_Prompt_
Copy out the lines of the records exactly, beginning with the line containing "12.45, for the description." and continuing through the line containing "Time shown: **2:25**", both included.

==================================================

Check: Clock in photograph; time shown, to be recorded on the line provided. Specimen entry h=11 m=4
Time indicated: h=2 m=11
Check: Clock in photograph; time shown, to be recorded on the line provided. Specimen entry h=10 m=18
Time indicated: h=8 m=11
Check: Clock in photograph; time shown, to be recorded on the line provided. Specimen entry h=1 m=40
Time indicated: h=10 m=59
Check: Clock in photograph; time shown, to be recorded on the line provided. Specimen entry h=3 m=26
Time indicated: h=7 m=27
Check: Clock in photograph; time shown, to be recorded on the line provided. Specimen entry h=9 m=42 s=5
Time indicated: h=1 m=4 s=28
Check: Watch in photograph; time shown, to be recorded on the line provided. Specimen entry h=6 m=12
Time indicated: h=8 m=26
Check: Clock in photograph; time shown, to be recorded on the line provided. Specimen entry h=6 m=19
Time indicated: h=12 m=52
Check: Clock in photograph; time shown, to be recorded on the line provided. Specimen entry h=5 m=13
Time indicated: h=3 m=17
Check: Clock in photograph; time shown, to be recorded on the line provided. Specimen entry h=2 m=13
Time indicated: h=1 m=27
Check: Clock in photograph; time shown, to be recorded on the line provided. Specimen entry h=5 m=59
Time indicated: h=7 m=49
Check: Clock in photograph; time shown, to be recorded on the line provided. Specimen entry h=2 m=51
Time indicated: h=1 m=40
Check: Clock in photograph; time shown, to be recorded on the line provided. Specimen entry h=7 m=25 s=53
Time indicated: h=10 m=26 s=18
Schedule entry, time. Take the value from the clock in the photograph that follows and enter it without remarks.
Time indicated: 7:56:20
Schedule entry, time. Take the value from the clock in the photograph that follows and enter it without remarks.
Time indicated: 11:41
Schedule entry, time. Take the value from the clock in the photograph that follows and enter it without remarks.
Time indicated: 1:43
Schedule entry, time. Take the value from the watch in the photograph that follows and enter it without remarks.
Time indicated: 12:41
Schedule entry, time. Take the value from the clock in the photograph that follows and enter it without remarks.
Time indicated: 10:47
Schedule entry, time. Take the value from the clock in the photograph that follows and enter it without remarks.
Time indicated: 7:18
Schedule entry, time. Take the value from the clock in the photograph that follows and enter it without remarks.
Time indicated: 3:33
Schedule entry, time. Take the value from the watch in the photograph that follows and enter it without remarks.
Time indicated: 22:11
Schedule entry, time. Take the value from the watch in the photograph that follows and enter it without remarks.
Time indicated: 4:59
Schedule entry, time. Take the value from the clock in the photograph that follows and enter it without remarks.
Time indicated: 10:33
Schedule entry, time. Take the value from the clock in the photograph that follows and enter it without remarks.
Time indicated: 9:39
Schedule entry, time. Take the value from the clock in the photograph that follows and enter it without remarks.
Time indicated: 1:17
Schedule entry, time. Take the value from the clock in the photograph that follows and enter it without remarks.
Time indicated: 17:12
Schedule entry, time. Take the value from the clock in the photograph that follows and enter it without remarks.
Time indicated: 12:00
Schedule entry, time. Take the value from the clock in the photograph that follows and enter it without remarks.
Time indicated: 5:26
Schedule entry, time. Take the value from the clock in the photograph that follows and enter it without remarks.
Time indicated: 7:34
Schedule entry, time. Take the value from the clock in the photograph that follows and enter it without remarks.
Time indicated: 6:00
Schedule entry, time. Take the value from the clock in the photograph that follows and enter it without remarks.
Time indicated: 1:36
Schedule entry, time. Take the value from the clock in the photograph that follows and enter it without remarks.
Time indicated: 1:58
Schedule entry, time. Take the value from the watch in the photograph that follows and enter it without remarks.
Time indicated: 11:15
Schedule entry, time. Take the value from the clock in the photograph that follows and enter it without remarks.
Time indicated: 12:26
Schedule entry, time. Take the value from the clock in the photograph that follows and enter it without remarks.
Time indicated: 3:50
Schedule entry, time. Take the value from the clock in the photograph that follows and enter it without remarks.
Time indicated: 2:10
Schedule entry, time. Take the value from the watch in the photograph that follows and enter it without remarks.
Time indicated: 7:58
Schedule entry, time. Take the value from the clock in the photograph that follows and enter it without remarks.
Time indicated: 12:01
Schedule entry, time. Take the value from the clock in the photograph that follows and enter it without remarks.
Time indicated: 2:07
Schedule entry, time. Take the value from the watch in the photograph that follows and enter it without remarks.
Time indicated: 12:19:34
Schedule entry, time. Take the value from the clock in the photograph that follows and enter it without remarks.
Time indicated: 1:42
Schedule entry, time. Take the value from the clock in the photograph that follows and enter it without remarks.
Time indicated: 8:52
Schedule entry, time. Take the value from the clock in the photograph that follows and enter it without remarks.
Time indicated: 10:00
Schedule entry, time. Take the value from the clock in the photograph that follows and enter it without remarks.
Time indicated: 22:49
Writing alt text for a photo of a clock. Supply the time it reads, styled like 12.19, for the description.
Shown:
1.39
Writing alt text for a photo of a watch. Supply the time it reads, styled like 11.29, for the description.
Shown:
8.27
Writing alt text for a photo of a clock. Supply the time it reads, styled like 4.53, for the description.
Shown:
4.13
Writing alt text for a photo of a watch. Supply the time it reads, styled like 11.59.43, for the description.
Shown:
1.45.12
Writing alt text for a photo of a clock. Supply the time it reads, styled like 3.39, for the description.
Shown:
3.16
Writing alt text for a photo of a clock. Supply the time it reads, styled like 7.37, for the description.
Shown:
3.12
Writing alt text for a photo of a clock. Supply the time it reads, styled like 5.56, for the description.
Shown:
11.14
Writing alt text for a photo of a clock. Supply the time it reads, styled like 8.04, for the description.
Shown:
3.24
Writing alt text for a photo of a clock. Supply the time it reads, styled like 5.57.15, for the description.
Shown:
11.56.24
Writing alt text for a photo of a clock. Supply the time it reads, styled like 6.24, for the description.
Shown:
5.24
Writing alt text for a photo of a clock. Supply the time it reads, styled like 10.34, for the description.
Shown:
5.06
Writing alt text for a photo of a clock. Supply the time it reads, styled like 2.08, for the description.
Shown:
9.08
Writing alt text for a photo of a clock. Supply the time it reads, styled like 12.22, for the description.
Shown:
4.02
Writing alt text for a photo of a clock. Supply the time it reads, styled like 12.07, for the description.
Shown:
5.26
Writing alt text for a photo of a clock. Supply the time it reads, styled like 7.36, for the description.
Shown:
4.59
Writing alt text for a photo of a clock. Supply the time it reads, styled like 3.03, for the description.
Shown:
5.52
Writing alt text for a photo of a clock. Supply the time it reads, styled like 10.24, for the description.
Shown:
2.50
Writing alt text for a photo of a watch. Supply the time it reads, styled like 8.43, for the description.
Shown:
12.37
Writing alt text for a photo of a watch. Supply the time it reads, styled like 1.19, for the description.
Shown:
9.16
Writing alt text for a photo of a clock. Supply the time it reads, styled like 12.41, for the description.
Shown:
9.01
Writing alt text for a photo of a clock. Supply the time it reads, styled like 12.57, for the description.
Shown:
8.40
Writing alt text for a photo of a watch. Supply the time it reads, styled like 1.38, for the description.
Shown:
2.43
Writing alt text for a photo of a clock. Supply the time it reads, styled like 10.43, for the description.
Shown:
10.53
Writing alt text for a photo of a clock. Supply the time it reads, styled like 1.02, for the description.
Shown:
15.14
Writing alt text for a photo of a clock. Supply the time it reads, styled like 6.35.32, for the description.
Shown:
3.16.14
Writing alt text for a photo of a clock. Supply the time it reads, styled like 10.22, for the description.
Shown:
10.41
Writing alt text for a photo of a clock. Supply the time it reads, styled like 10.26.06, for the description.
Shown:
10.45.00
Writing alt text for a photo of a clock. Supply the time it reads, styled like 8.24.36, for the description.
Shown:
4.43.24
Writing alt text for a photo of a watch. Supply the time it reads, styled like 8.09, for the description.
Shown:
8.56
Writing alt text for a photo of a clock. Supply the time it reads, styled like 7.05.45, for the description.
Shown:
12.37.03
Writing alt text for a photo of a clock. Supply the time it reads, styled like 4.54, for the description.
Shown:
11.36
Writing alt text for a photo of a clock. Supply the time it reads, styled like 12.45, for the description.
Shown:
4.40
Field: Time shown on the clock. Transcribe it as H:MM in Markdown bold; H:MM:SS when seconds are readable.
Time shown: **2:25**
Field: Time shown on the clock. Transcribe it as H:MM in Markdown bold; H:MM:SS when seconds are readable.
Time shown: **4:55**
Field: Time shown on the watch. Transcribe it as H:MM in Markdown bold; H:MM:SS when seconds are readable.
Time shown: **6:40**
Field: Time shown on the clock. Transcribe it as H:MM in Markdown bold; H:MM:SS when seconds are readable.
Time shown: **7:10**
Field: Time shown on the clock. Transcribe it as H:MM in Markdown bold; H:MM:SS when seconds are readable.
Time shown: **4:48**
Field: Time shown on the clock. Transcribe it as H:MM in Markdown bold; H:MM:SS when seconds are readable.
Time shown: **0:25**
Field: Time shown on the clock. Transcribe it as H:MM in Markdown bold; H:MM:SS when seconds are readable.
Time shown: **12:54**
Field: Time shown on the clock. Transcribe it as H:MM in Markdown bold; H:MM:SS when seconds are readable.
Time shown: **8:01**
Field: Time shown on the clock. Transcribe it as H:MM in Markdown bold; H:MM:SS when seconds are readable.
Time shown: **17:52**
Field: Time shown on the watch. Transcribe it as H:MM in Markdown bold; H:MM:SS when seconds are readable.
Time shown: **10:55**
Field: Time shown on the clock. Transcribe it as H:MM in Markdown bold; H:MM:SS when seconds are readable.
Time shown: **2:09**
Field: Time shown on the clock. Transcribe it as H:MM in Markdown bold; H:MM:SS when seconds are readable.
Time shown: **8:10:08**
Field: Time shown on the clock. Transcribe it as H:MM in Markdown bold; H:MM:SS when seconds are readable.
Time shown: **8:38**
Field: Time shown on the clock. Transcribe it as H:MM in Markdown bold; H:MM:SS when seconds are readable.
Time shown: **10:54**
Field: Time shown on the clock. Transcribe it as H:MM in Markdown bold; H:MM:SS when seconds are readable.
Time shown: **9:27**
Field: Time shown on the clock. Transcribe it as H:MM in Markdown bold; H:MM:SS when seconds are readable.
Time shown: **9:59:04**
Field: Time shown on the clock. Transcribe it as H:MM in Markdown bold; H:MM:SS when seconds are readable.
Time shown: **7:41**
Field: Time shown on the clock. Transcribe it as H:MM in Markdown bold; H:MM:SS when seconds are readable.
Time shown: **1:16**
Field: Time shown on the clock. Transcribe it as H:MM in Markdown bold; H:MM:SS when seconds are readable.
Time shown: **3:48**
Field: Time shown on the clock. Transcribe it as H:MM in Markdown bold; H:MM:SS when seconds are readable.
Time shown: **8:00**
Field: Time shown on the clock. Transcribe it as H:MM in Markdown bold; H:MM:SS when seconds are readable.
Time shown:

==================================================

_Answer to this exercise_
Writing alt text for a photo of a clock. Supply the time it reads, styled like 12.45, for the description.
Shown:
4.40
Field: Time shown on the clock. Transcribe it as H:MM in Markdown bold; H:MM:SS when seconds are readable.
Time shown: **2:25**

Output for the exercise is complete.